Dear Myka Stauffer,
Should I approach as Influencer to Influencer? Adoptee to (former) adoptive mom? Human to human? What would speak louder to you?
My name is Taylor. I am new to influencing but I have many years of experience in social media marketing. I know what it’s like to get those special brand collaborations. To find your special niche where other people look to you as an expert. I’ve found mine to be in lifestyle and beauty while you found that in the mommy blog world. But then you found yourself in the adoption niche. A niche I am well familiar with as I maintain a blog about my own Chinese adoption. You have chosen to position yourself as an advocate for international adoption and adoptees. Yet, I can’t help but feel that you valued the money more than your actual relationship with your former son.
My name is Taylor. I am a Chinese adoptee. I have spent countless years struggling with my identity as a Chinese American Adoptee. I have struggled with my adoption and the countless what ifs that come with it. There are times that I love being adopted and times where I absolutely hate it. Two things have helped me navigating my adoption, my faith in the Lord and my adoptive parents. When my adoptive parents adopted me, they didn’t get some pristine file listing my needs and abilities. They didn’t know my genetic history or genealogy. Yet they chose to be my parents. We have our ups and downs and yet they have always and always will be my parents. I sadly can’t say the same about your former son.

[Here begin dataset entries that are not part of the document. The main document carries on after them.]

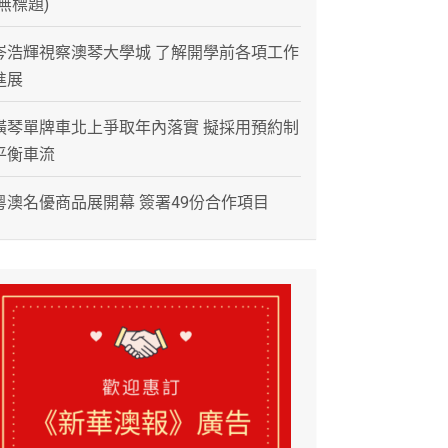
(無標題)
岑浩輝視察澳琴大學城 了解開學前各項工作
進展
橫琴單牌車北上爭取年內落實 擬採用預約制
平衡車流
粵澳名優商品展開幕 簽署49份合作項目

You asked for support from your followers with your journey both emotional and financially. You exploited your former son’s personal information to get more views. You chose to have a fourth biological child when you were already struggling to take care of the one you chose to bring into the family. You chose to bring your former son into your family. You didn’t randomly become pregnant with him. You had to go through countless forms, evaluations, and trials to finally bring him home. You chose to welcome him into your home as a son only to rehome him a few years later. You chose to adopt him when you could have said no. Would that have been a hard decision? Absolutely, especially when your heart was set on adopting. Would that have saved your former son from additional and unneeded trauma? 100%.
Putting the adoptee and influencer point of views aside, it is disturbing to see the lack of care your family is exhibiting towards this whole situation. Your TikTok has videos of your other children who you are loving on. Your Instagram shows followers how to clean their house and how cute your biological children were. I realize there might have been issues you chose to keep off camera, but you also chose to share very intimate details about your former son’s life just to make a buck. You chose to step up and be your former son’s parents. But you ultimately chose to keep your biological family together and send away the adopted one like he was an unwanted pet.
Myka, I think this boils down to you. You and your husband had a choice. You could have chosen so many other paths for your family. There are so many worthy children here in the United States or any other country. You admitted you were not quick to jump on board with the idea of adopting a special needs child. Why did you choose the answer yes?